NINE INCH NAILS NUT BUSTER During a 1991 Nine Inch Nails tour, in 1991,
they were lined up to play Birmingham
Goldwyns. During one song, Trent started a
lame form of crowdsurfing. Not taking well to
be kicked in the face, I found my assailants
bollocks, and dispensed a couple of sharp
jabs to teach him a lesson. You can hear it on
an old bootleg tape I have, as he stops
singing and goes "OOOOF". It was about then I
realised I'd just punched Trent Reznor in the
bollocks.
MOBY BROKE MY TOILET A while back I used to interview visiting pop
starlets for the local listings mag. This time
it was the the turn of Moby, on his first UK
tour and riding high in the charts with his
monosyllabic rave anthem *Go!*. After his slot
our born again vegan hero retired back stage,
only to find his tiny dressing room full of
the gak-hoovering monsters - there was no
chance of conducting an interview in this
environment - so back to my place he came. In
morning, he behaved oddly, refusing to touch
toast because *there may be something in the
bread*... apparently orange juice and muesli
were fine. He then disappeared to the loo,
after which I was to give him a lift to his
train.
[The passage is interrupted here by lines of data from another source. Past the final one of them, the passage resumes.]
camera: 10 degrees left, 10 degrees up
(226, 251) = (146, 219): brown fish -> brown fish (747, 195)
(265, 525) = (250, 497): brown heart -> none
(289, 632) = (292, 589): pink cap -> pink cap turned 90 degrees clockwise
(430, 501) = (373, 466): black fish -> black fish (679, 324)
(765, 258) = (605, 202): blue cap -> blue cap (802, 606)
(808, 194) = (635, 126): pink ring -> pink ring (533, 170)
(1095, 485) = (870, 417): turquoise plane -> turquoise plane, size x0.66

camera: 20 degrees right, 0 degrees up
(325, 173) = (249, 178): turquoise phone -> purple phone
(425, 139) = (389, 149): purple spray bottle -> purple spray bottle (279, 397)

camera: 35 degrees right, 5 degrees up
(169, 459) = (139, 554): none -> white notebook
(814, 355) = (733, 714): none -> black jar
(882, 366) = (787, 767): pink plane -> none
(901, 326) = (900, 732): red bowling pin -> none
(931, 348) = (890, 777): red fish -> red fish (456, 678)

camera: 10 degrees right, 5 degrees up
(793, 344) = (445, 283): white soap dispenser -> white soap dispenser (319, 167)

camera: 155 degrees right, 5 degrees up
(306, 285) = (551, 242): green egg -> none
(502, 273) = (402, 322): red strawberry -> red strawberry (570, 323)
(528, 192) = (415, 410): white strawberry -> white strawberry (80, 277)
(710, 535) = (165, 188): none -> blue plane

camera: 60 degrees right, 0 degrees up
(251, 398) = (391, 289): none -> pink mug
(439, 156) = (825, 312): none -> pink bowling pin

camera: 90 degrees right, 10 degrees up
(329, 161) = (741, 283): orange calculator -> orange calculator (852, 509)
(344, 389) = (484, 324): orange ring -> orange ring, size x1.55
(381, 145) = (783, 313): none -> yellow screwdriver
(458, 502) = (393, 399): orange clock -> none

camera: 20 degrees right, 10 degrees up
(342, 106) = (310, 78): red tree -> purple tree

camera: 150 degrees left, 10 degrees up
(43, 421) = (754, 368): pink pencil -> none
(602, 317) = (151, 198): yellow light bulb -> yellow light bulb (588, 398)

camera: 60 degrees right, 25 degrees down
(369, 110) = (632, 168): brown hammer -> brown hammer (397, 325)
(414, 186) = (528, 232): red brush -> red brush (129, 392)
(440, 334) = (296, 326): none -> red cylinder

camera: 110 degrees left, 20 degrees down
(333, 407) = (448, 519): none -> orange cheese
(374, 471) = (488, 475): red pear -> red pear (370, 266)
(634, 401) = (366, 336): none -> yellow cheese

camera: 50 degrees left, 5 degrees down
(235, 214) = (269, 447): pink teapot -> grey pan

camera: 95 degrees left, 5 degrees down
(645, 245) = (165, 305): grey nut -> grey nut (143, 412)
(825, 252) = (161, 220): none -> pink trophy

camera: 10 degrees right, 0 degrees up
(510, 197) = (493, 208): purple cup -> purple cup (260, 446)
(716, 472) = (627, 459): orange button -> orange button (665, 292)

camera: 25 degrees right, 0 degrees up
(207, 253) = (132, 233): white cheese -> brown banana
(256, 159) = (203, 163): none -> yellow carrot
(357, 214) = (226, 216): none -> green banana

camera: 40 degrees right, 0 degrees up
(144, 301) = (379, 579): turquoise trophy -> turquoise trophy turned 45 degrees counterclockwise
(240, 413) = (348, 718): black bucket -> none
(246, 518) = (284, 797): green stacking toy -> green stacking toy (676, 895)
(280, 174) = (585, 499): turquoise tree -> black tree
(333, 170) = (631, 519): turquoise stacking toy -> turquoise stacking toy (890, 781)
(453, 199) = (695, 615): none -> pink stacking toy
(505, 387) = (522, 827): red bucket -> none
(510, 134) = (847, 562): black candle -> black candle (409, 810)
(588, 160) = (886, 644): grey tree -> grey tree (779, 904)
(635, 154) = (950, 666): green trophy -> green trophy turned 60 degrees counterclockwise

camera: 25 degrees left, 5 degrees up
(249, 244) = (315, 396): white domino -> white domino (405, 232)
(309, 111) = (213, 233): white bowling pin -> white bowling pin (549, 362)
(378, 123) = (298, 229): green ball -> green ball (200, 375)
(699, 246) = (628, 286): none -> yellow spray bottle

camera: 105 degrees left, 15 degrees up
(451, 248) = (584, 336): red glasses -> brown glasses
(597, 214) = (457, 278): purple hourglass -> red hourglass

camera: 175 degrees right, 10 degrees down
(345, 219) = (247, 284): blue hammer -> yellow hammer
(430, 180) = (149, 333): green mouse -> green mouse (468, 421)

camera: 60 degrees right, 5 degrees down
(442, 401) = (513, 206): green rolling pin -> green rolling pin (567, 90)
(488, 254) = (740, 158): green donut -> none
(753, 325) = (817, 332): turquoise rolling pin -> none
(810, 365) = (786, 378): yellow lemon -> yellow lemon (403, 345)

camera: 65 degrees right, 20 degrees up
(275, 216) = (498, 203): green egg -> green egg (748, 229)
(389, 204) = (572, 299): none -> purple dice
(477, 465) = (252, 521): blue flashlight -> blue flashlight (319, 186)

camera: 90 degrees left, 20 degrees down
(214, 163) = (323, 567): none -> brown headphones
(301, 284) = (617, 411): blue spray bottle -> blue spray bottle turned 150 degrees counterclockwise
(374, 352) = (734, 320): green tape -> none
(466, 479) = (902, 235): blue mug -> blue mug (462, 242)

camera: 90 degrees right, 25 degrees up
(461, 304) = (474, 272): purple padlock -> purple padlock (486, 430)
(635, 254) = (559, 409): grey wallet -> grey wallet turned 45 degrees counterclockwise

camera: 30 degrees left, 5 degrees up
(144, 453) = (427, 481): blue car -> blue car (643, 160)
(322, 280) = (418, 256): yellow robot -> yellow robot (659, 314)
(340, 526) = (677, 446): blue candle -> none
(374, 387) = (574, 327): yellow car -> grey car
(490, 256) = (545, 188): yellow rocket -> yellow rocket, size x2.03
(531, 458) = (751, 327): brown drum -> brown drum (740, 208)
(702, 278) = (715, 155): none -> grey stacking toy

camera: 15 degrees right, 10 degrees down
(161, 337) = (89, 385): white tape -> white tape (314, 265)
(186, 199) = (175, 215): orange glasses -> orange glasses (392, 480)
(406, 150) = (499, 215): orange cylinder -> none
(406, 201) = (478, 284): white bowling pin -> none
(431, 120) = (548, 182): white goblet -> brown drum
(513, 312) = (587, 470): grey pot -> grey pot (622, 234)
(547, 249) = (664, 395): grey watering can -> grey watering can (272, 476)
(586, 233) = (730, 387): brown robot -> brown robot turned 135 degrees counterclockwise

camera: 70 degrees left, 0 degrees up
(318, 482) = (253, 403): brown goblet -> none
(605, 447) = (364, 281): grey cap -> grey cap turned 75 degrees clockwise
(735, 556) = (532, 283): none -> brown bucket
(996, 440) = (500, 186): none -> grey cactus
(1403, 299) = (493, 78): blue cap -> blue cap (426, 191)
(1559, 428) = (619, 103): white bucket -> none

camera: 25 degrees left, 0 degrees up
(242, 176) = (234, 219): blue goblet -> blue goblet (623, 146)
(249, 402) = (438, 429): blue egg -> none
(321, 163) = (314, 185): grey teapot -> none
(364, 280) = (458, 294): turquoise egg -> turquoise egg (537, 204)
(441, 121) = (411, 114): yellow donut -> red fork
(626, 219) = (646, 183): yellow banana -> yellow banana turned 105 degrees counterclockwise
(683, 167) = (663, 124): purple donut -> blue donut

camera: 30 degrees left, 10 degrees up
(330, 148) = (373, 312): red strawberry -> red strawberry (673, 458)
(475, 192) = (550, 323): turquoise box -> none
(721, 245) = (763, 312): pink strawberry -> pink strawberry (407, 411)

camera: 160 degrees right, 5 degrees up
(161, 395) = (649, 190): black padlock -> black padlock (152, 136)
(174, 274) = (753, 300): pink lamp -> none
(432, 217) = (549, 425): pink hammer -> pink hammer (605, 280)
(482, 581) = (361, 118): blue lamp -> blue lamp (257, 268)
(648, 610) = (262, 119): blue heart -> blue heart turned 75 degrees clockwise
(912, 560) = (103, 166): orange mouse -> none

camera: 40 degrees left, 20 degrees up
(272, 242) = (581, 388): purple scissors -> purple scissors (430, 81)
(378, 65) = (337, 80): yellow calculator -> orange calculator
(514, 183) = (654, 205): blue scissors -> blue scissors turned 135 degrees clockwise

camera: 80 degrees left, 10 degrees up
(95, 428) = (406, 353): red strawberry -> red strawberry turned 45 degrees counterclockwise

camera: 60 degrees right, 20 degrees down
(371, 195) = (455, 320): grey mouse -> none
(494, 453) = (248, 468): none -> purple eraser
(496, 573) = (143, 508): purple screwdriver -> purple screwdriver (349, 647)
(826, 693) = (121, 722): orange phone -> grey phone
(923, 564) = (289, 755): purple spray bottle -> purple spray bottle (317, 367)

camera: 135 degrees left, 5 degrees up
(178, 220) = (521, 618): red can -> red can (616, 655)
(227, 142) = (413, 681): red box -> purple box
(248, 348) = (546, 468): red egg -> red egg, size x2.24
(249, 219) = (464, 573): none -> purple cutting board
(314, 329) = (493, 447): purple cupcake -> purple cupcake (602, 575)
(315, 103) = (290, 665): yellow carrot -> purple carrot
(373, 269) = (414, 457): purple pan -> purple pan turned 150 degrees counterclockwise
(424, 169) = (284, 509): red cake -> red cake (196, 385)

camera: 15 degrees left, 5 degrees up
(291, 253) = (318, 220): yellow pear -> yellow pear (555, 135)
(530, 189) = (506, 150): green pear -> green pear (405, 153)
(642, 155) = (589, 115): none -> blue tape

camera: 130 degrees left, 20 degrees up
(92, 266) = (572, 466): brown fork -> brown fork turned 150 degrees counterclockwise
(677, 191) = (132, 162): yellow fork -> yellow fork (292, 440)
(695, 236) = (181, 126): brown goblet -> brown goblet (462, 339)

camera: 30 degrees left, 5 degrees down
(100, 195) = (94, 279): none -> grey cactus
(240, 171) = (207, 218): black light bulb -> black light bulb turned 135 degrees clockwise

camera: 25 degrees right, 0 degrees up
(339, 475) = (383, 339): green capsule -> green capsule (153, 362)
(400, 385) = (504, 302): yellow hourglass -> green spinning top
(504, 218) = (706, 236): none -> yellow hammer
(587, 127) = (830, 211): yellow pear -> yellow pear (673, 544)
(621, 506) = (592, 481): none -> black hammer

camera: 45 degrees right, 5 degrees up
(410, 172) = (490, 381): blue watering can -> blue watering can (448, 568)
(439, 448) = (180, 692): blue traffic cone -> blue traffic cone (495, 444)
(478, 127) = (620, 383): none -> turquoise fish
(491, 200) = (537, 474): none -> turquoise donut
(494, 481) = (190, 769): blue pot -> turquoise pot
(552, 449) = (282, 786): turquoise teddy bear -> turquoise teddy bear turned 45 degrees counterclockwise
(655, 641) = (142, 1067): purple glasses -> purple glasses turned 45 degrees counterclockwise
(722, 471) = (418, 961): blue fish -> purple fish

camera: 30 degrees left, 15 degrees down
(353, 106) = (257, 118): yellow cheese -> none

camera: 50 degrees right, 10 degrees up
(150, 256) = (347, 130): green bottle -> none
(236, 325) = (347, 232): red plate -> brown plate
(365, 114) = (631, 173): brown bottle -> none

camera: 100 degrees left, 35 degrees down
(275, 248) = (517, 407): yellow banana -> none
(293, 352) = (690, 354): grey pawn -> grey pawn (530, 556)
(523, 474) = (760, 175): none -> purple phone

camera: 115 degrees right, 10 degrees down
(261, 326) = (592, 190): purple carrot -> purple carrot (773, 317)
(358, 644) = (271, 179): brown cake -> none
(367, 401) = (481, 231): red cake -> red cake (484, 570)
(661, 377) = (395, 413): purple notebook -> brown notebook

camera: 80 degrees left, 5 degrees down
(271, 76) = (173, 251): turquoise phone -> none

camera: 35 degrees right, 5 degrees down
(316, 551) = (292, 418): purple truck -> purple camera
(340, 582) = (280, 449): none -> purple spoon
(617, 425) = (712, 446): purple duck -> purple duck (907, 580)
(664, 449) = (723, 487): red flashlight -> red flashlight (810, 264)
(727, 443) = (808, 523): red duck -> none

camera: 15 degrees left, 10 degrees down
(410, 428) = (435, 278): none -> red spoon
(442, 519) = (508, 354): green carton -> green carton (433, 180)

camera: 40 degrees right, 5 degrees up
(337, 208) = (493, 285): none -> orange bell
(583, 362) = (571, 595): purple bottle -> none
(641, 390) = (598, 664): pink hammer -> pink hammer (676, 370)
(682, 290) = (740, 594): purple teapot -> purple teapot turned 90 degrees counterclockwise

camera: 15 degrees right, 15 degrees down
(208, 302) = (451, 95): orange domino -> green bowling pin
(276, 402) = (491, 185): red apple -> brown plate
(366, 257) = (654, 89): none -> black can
He was gone for some time. Eventually I
decided to see if he was OK. Just as I was
about to knock on the door, he rushed out,
muttering he was ready to go. In the car he
was very quiet. After dropping him at the
station, I returned home & noticed a puddle
under the toilet door. A glance inside was all
it took! The floor was soaked! The cistern
handle was hanging off, paper strewn over the
floor and in the bowl nestled a single,
perfect popstar turd. I washed it away with a
bucket of water. The repairs cost me £40.